> **Extract provided**
Air shield protects surgical cut from bacterial infectionsPublished On: Mon, Oct 3rd, 2011 | Microbiology | By BioNews
The FDA has approved a unique medical device meant for reducing surgical-incision site contamination by infection-causing microorganisms.
The Air Barrier System, or ABS, developed by Nimbic Systems, based near Houston, Texas, creates a “cocoon” of highly pure air that surrounds a surgical incision site, Live Science reported.
The cocoon isolates the incision from ambient air to prevent the bacteria present in the operating room from harming the patient.
The portable ABS device prevents contamination without disrupting the surgical procedure or impeding access to the incision area, making it relatively easy to use.
The ABS consists of two components: A non-sterile, reusable blower unit that provides the source of HEPA filtered air; and a sterile, disposable nozzle that is affixed onto the surgical drape adjacent to the incision.

> **Entries supplied**
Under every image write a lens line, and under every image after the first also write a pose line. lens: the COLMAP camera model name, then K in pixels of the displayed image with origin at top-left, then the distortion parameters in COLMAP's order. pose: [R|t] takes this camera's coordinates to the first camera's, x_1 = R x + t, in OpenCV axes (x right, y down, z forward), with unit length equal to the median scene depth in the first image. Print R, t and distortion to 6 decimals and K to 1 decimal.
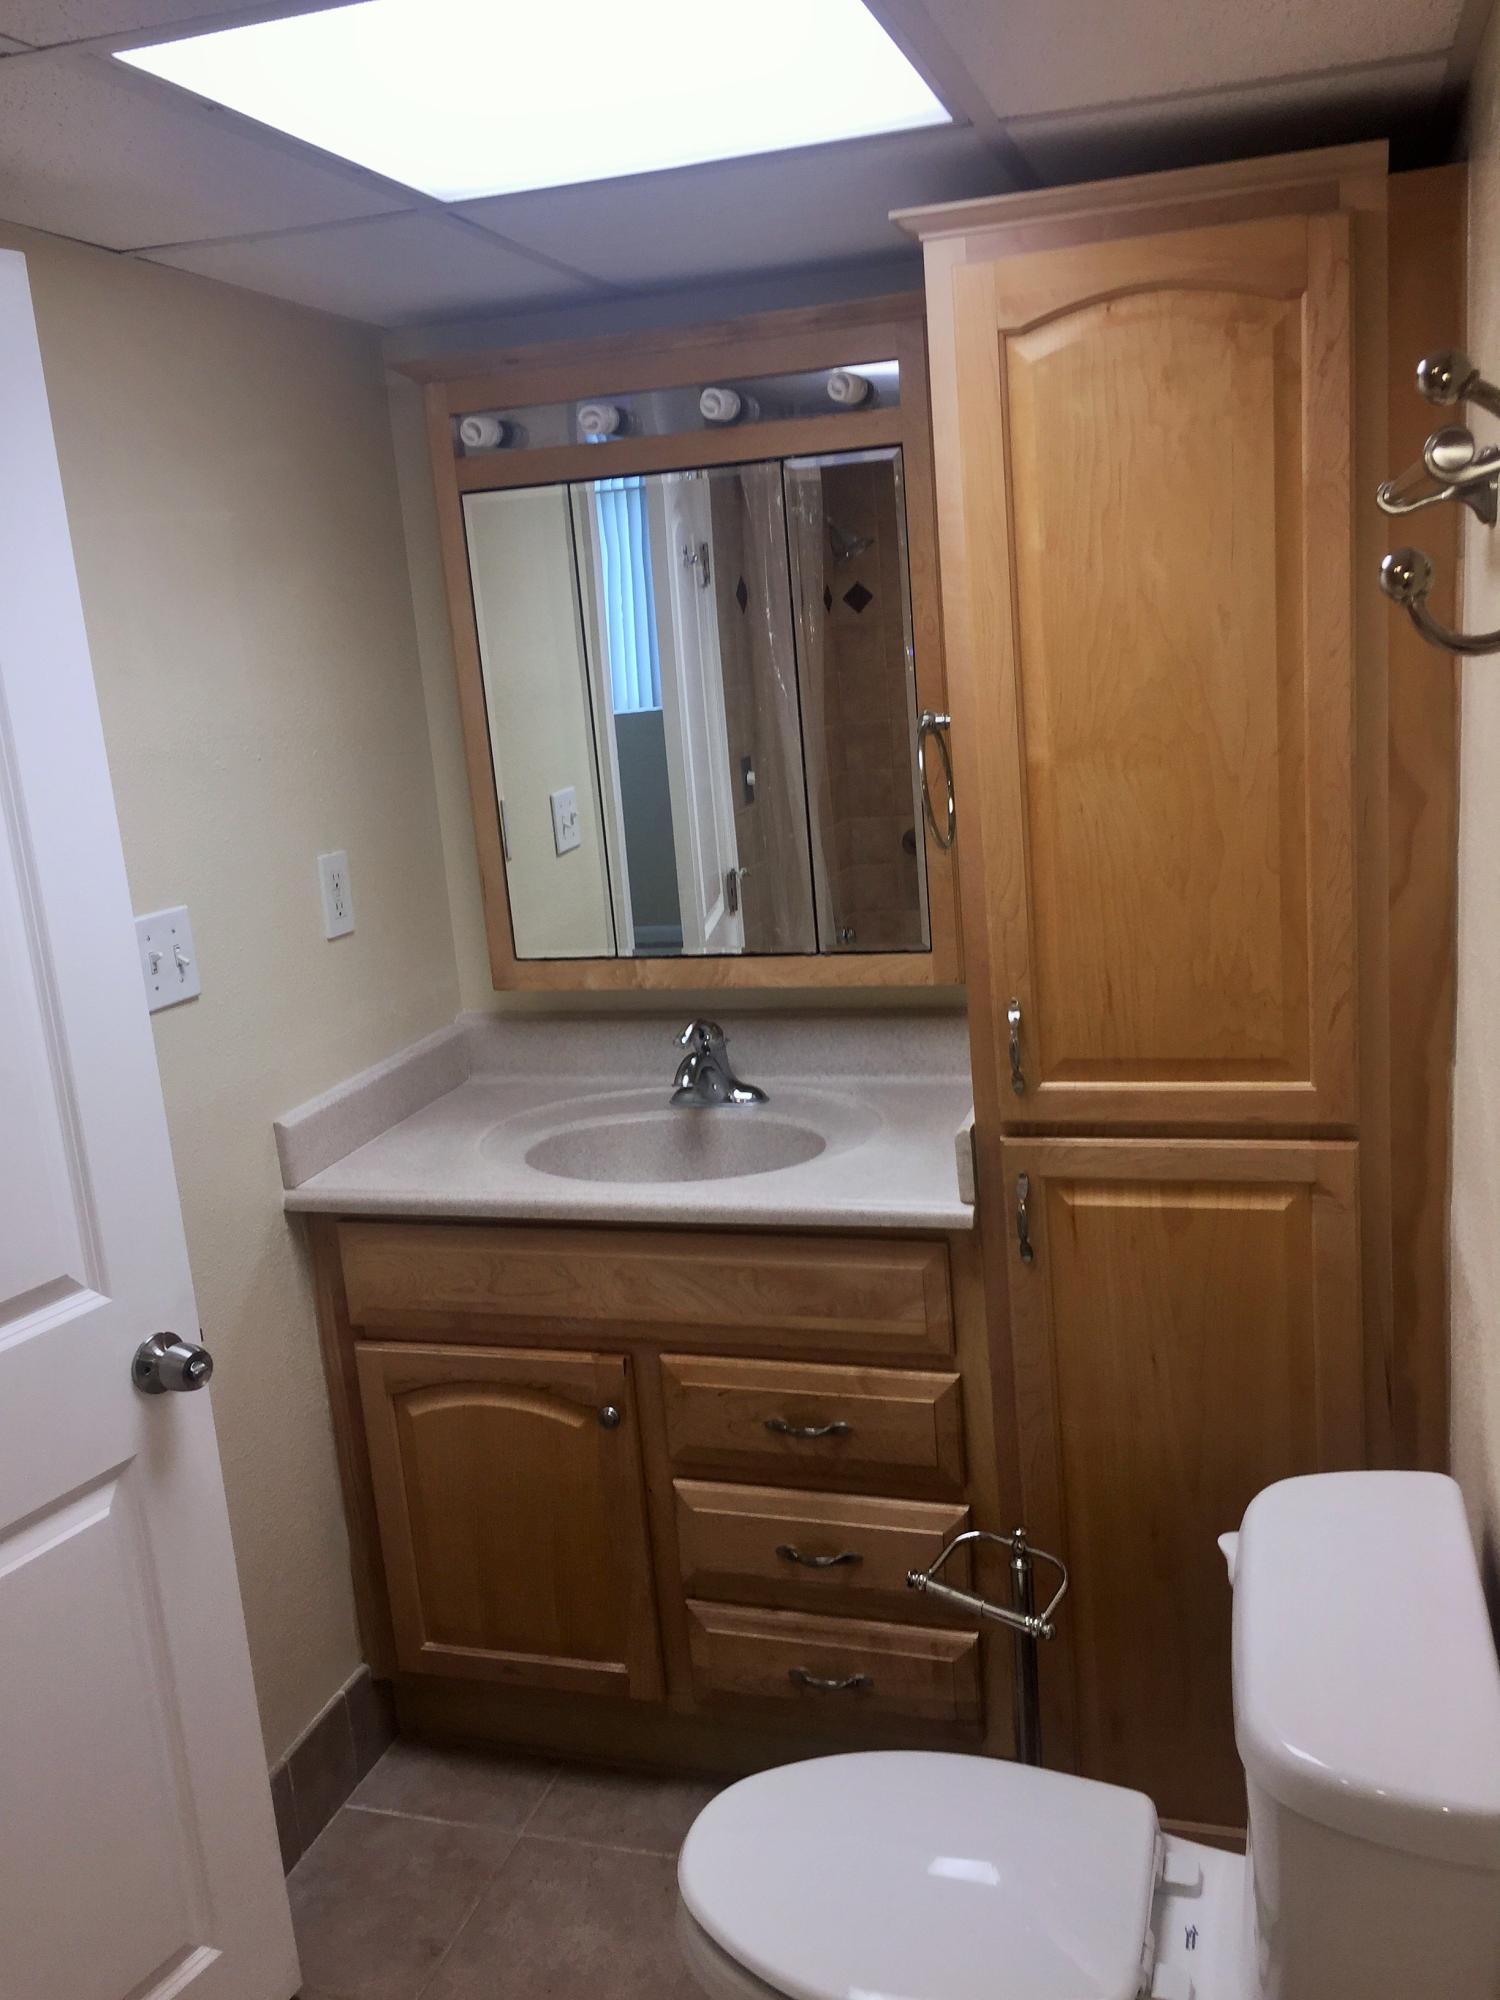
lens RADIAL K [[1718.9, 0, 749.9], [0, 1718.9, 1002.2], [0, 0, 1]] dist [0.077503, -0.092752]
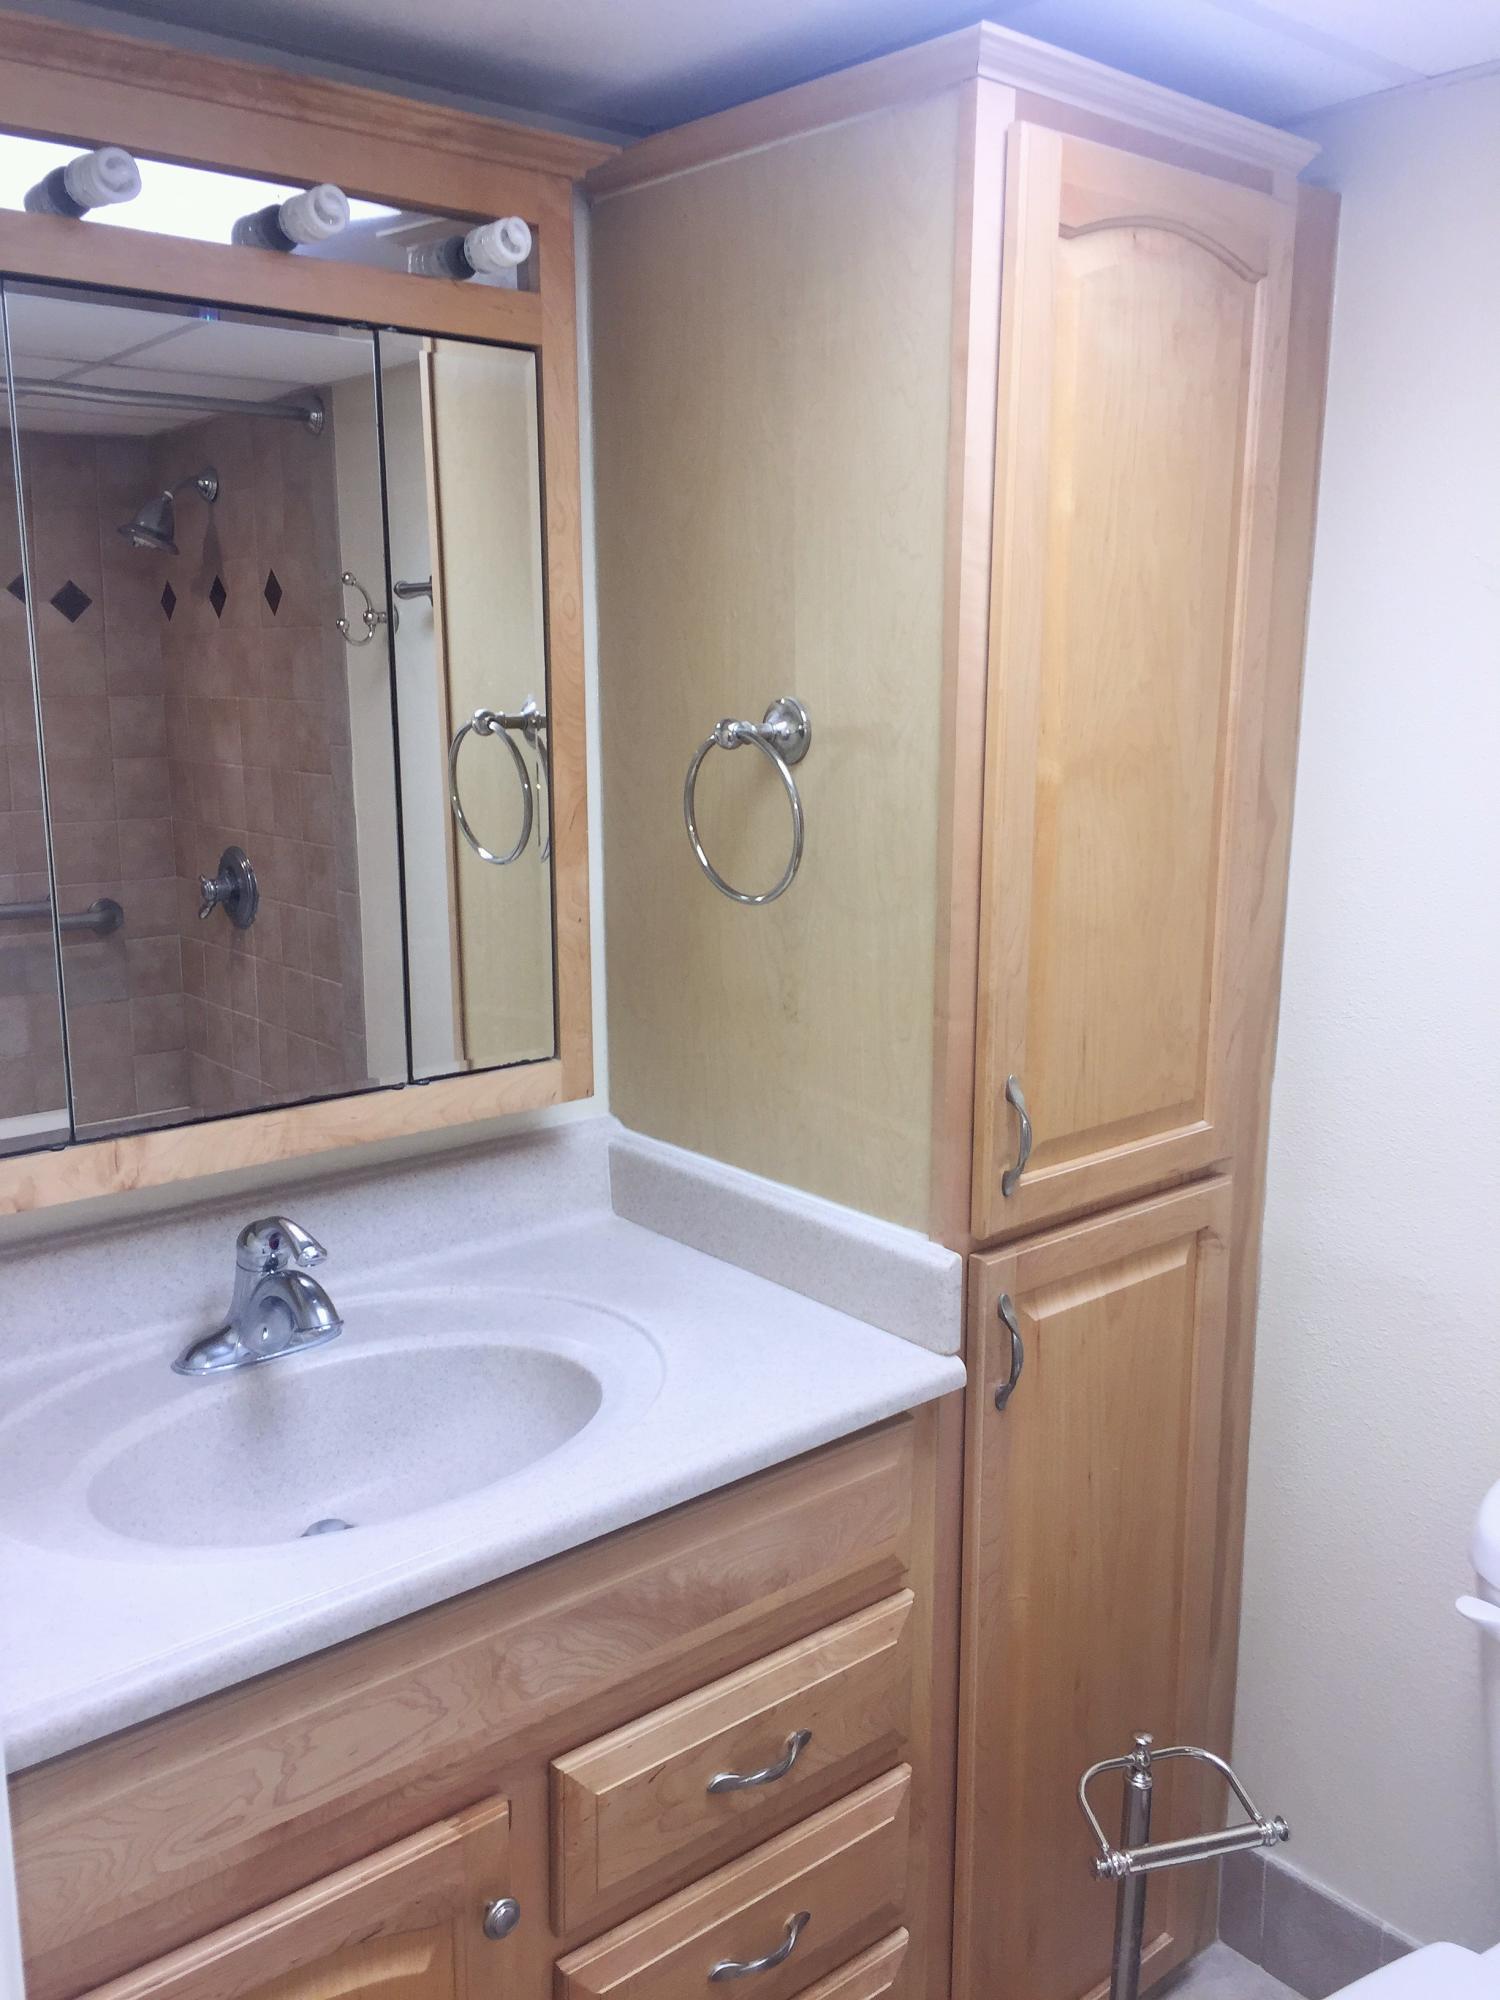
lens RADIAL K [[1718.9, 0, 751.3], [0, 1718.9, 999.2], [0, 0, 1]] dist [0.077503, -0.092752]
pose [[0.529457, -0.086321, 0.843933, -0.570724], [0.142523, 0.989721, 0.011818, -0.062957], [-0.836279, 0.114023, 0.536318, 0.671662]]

* * *

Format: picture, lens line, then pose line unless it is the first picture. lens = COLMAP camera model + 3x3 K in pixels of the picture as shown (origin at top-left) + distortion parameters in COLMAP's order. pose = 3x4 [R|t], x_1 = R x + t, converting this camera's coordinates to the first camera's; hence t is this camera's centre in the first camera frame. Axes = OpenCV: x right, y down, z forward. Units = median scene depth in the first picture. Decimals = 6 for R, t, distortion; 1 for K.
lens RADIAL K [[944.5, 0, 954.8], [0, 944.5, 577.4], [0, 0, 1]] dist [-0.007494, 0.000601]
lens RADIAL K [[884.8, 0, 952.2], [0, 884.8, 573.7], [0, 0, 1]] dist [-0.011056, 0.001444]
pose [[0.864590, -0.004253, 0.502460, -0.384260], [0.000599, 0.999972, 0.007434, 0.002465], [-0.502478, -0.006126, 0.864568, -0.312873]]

> **Exercise**
Resume the article about the Air Barrier System for surgical incisions, starting right after its last sentence. The records are unrelated to the article about the surgical air barrier device.

> **Task answer**
In 2009, Nimbic Systems received funding from the National Science Foundation to conduct ABS pilot trials, with the goal of determining the degree to which localized, directed HEPA air flow generated by the ABS reduced the amount of airborne particulates and colony-forming bacteria in the surgical field and wound during total hip arthroplasty.
The ABS system can reduce the number and size of bacterial colonies that grow on a nutrient rich broth in the lab.
The results of the preliminary hip arthroplasty trial revealed that the ABS reduces the presence of microorganisms at the incision site by greater than 84 percent.
Based on the data obtained in the pilot trials, the FDA approved the ABS for use in hip arthroplasty procedures, while future trials planned for later this year will investigate spine and femoral popliteal procedures.